Sully’s Sports: Bobby Ramos fights to keep the story of John Godbolt alive
The Syracuse 8
By ROB SULLIVAN
If you know Bobby Ramos, you know his passion And Bobby is passionate about many, many things.
A retired Stratford police officer, he was well-known for delivering crime tips on WICC morning radio. He is probably better known for his long running sports talk show “Bobby and the Bird: Sports Talk in Black and White,” also on WICC and co-hosted with John “Bird” Crowe. Bobby is also passionate about the seemingly endless charitable causes he is involved.
He was the local media’s go-to guy when the great Muhammad Ali passed away. Mr. Ramos has been long time devotee of the champ and took a host of local youth to Louisville a few years back to The Muhammad Ali Center in Louisville. So who else would you want to comment on The Champ’s impact other than Bobby Ramos?
Most recently he has championed the memory of the famed “Syracuse 8” and in particular Bassick High School graduate John Godbolt.
The former Lion standout had lettered in baseball, football, basketball and track in high school and earned his ticket to the big time at Syracuse University after growing up in Bridgeport’s Father Panik Village. Godbolt and seven African American teammates were eventually blackballed for protesting the racist team policies of football coach Ben Schwartzwalder. The story of the Syracuse 8 has been told in “Leveling the Playing Field,” by David Marc. The book inspired Bobby Ramos to spread the saga of the Syracuse 8.
Ramos presented two programs about John Godbolt and the Syracuse 8 in Bridgeport in May, at Bassick High School in front of 250 students and at the University of Bridgeport, where the public was invited. Ironically the book was published by Syracuse University Press.
Back to Godbolt.
As a sophomore running back in 1968, Godbolt averaged 4.7 yards per carry for 321 yards on 68 carries and six touchdowns. He also caught seven passes for an average of 9.7 yards per catch. After his performance that year, Godbolt earned comparisons to the legendary Jim Brown, Heisman Trophy winner Ernie Davis and New Haven’s own Floyd Little. All three were great Syracuse running backs. Brown and Davis are in the Pro Football Hall of Fame and Davis died tragically young of leukemia in 1963.

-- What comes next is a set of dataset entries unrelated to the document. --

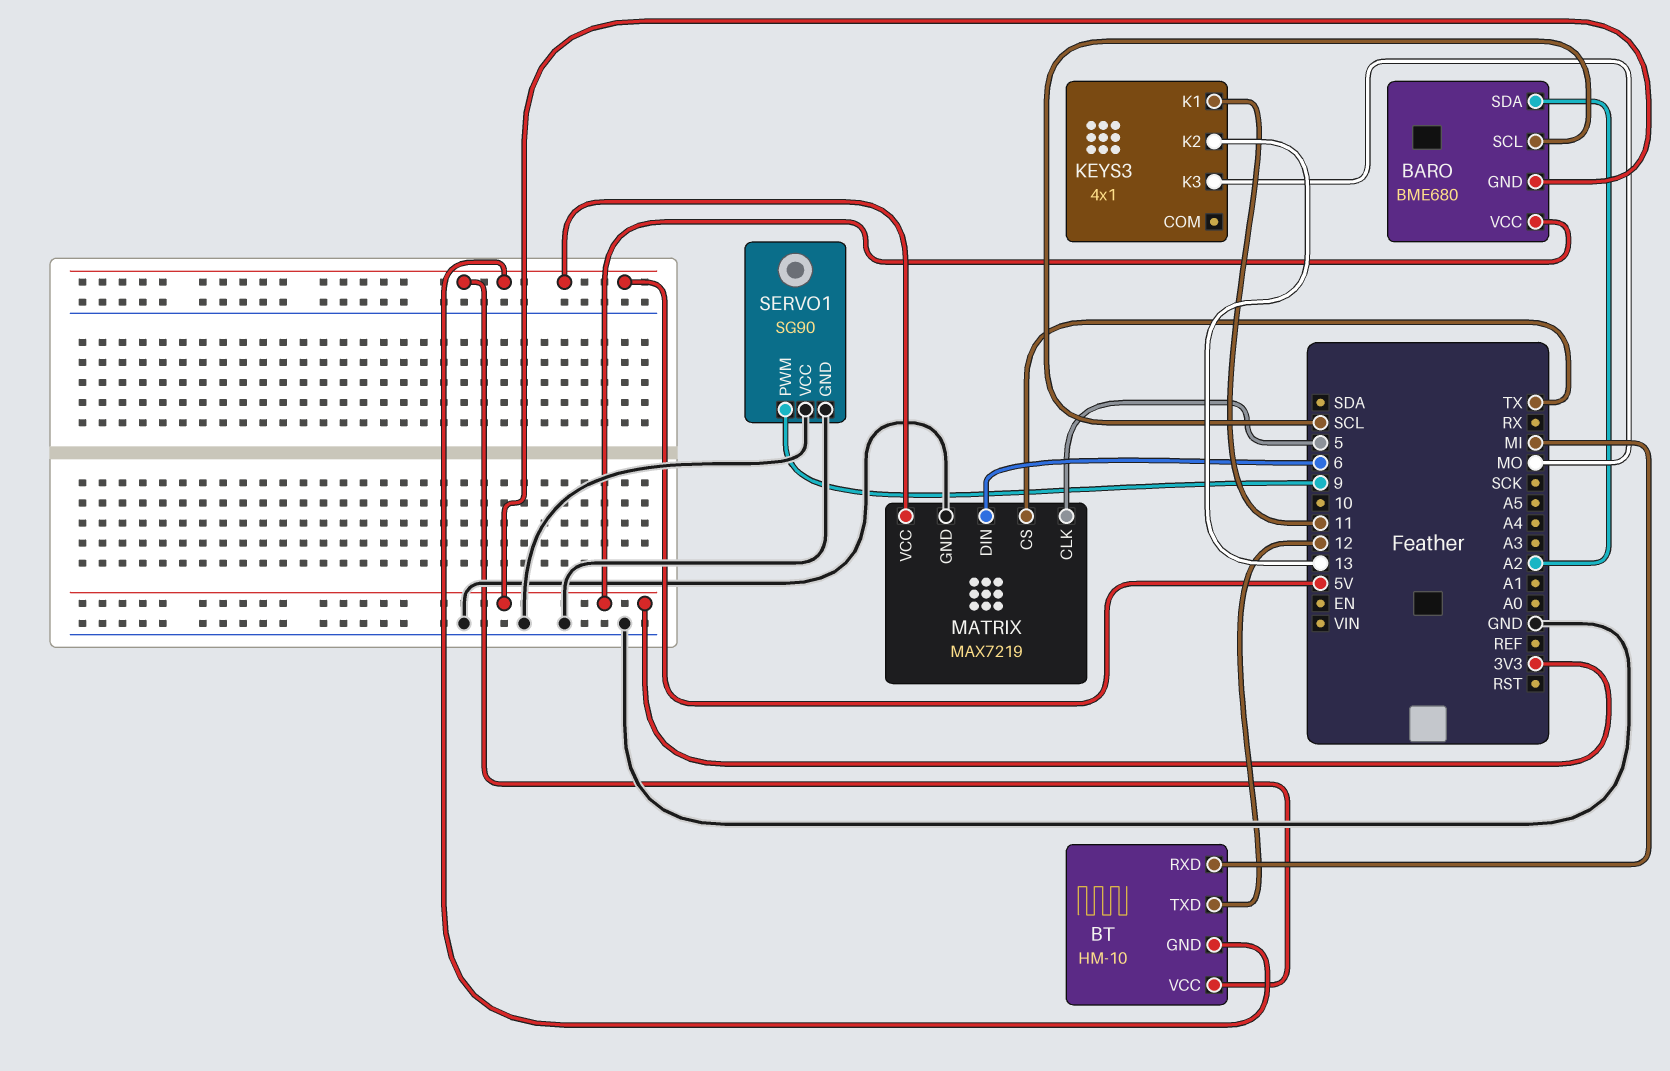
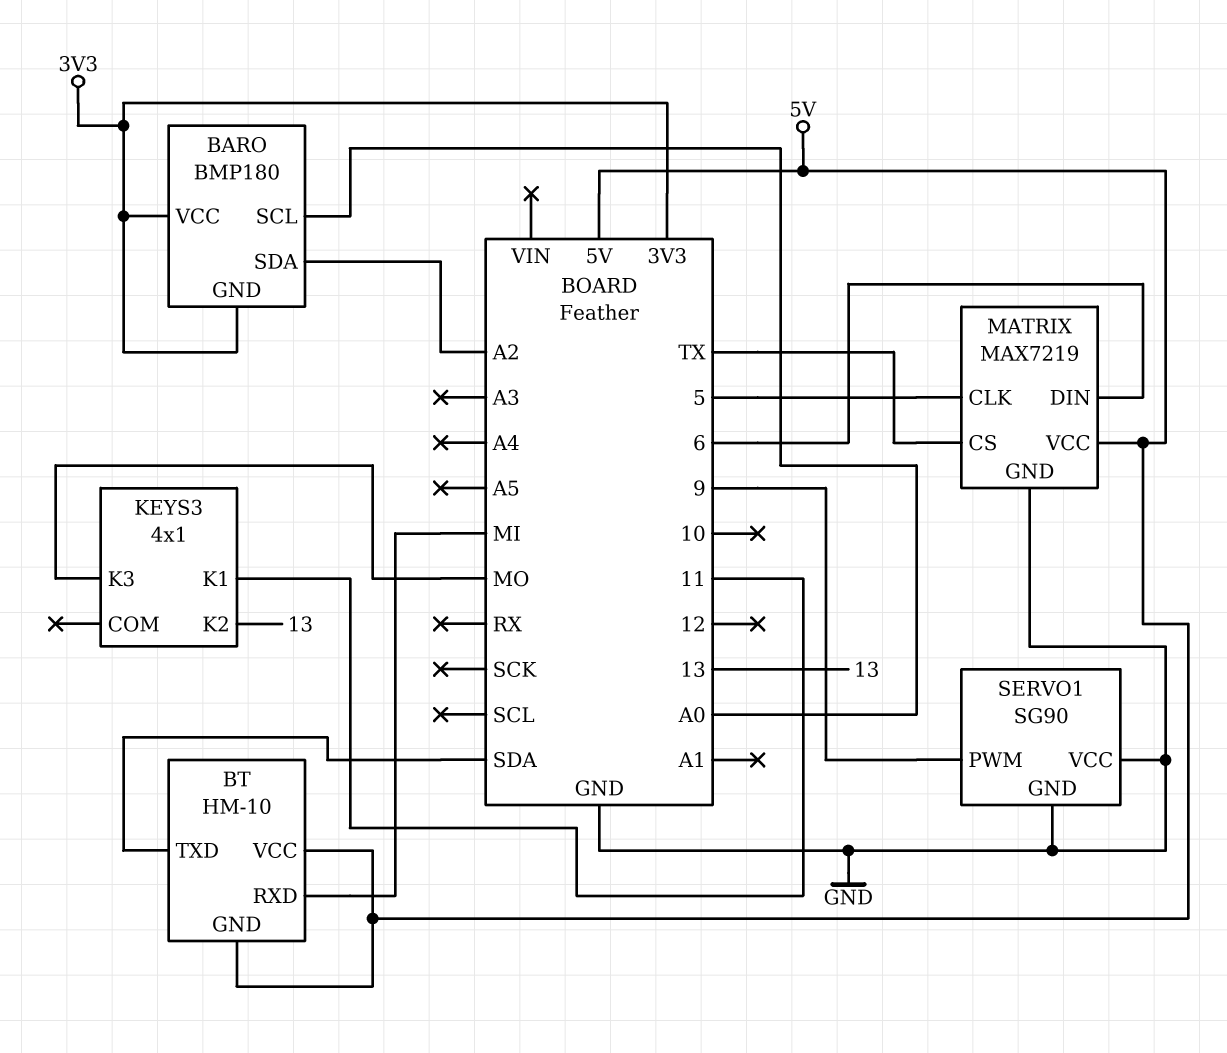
BARO: BME680 -> BMP180
BARO pin SCL: SCL -> A0
BT pin TXD: 12 -> SDA

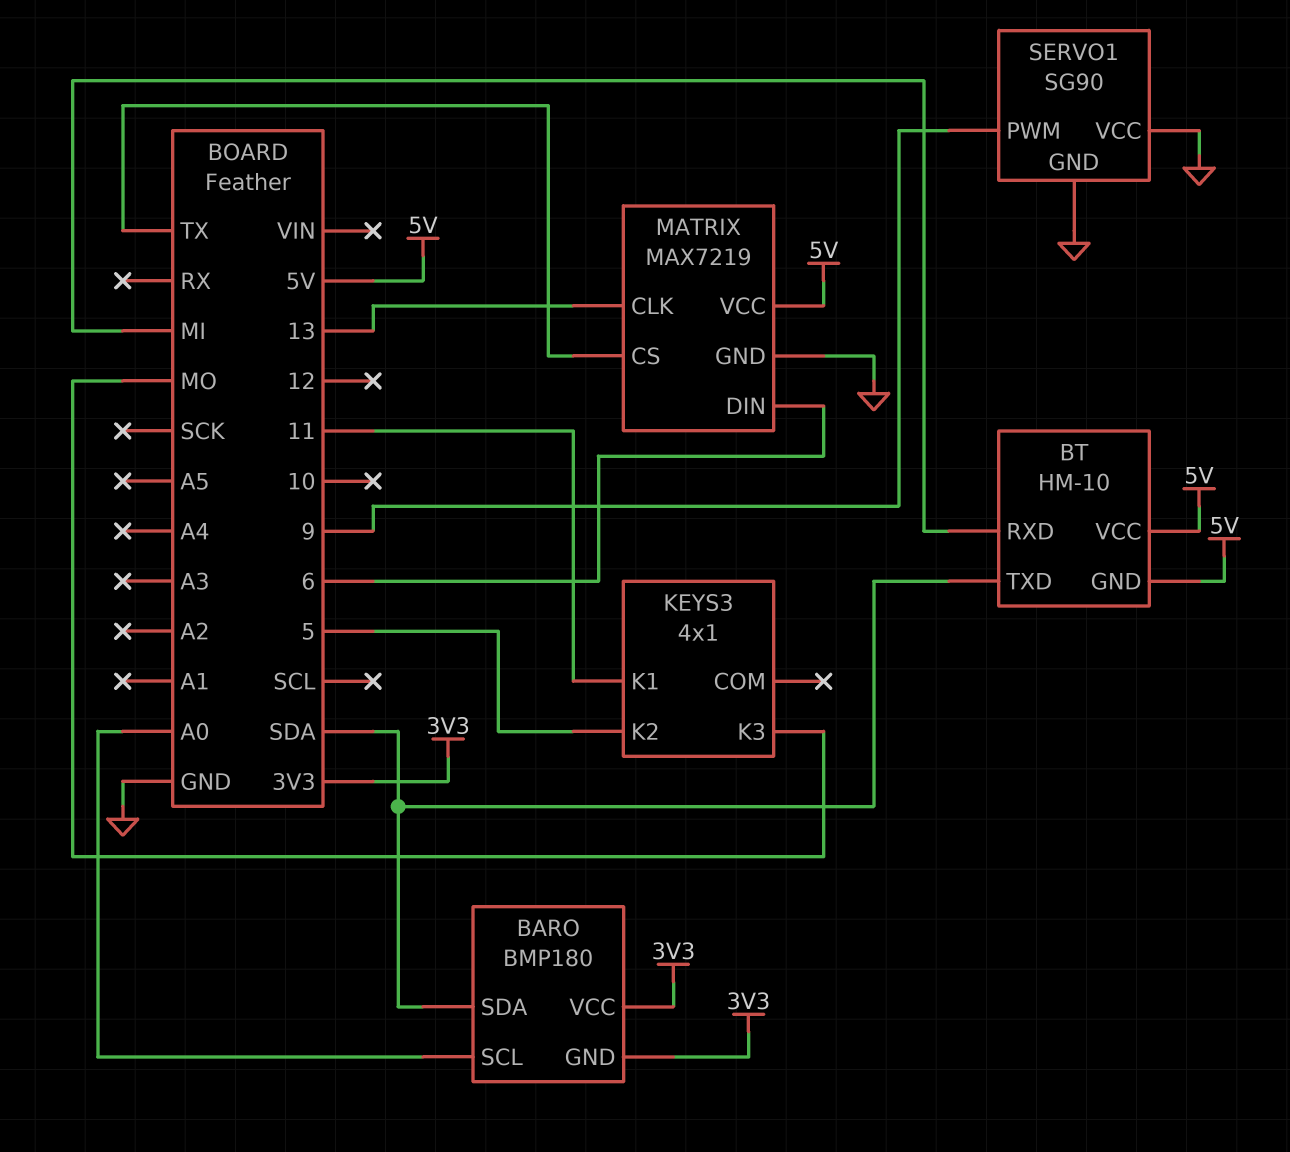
BARO pin SDA: A2 -> SDA
KEYS3 pin K2: 13 -> 5
MATRIX pin CLK: 5 -> 13

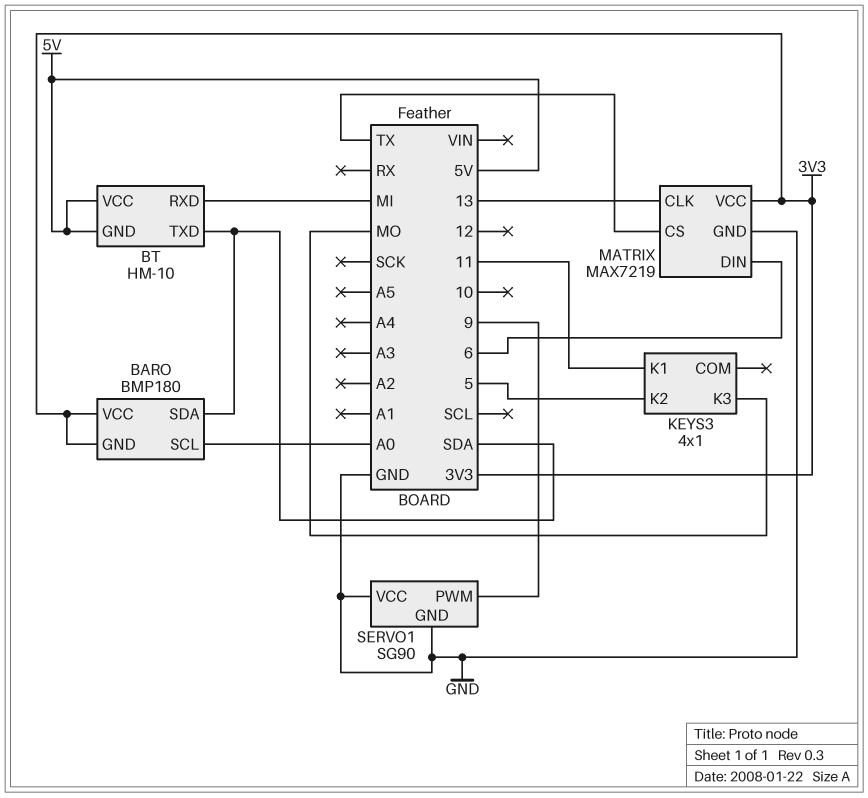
MATRIX pin VCC: 5V -> 3V3

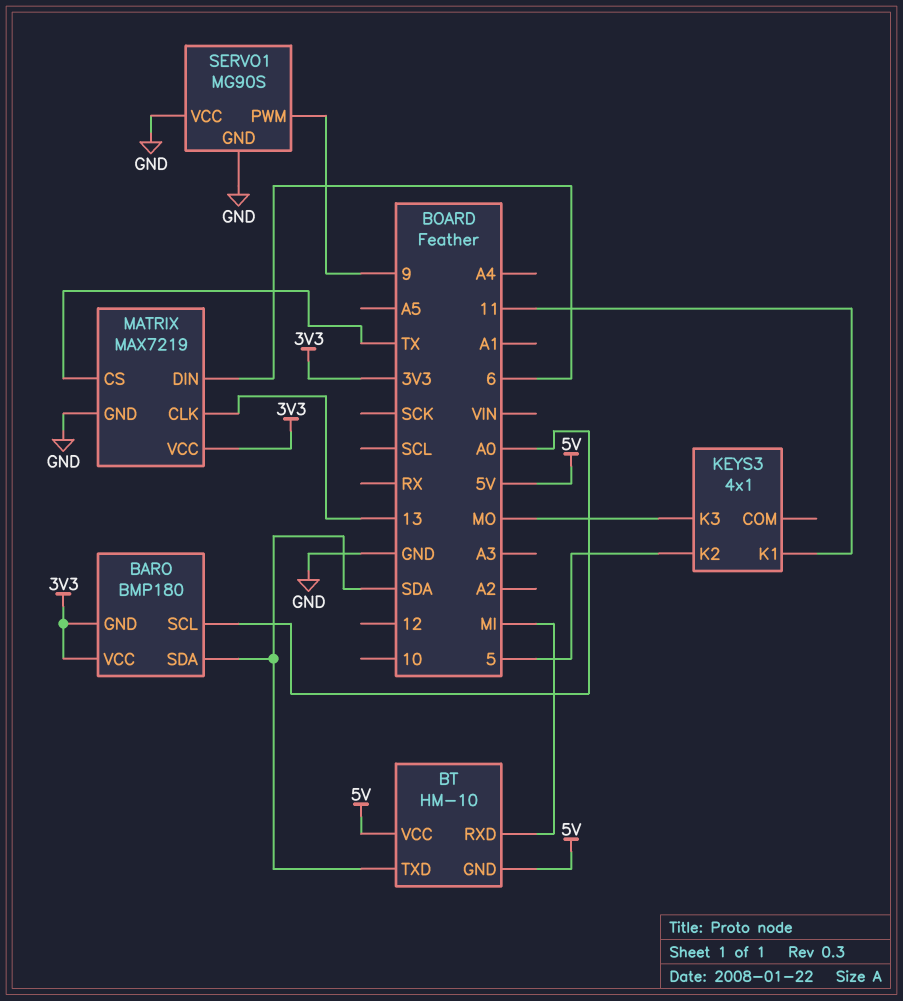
SERVO1: SG90 -> MG90S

In 1969, Godbolt’s statistics dropped significantly. He carried the ball on 35 times mostly coming off the bench. He scored his only two touchdowns of the season in the one game he started in a 43-7 road win at Wisconsin. Schwartzwalder put him back on the bench the following week despite his standout performance.
Ramos believes that Schwartzwalder was racist and also had it in for Godbolt because he reminded him of Jim Brown. In other words, his coach felt he was cocky.
“Schwartzwalder had a rule that no more than two blacks could play simultaneously on either offense or defense,” said Ramos. “But injury to a white player forced him to use Godbolt extensively against Wisconsin.”
In 1970, Godbolt joined seven other African American players in a boycott of spring practice until their demands were met. The Orangemen who joined Godbolt in the boycott, John Lobon, Greg Allen, Alif Mohammed, Bucky McGill, Duane Walker, Richard Bulls and Dana Harrell became known as the Syracuse 8.
By today’s standards the group’s demands seem perfectly reasonable: access to the same academic tutoring made available to their white teammates; better medical care for all team members; starting assignments based on merit rather than race; and an effort to integrate the coaching staff, which had been all-white since 1898. But Schwartzwalder was having none of it.
In October 2006 Brown told the New York Times, “I was there trying to work it out. I was there to help resolve it. I listened to them and they made all the sense in the world, so I went to Ben and tried to represent the fact that these youngsters were making sense and he should take into consideration what they were doing. Ben had no clue, he had no understanding of what they were doing. He told them they were football players; they weren’t black and all that other stuff, they were football players. He didn’t budge.”
The school's chancellor agreed with his foot ball coach and the eight players football careers were effectively over. For Godbolt it was a blow from which he would never recover.
According to his teammates Godbolt became withdrawn, hardly communicating and sitting in his room with his shades drawn. After he left Syracuse he vanished from his teammates lives and also disappeared from society, perhaps dreaming of what might have been. Ramos theorized that he may have had undiagnosed clinical depression, a term that wasn't on anyone's radar charts in 1970.
The good news is the Syracuse 8 received justice in 2006. Chancellor Nancy Cantor arranged for the "8" to be recognized at halftime of the Syracuse/Louisville game and presented with letterman’s jackets. They were also awarded the university’s Chancellor’s Medal for Extraordinary Courage and received a formal apology from the university.
The tragic news is that Godbolt was not there. His teammates received word that he died about three months prior to the ceremony in the Miami, Florida area. No one knows how he died or what he was doing in Miami. All anyone knows for sure is that he took his dreams with him to the grave.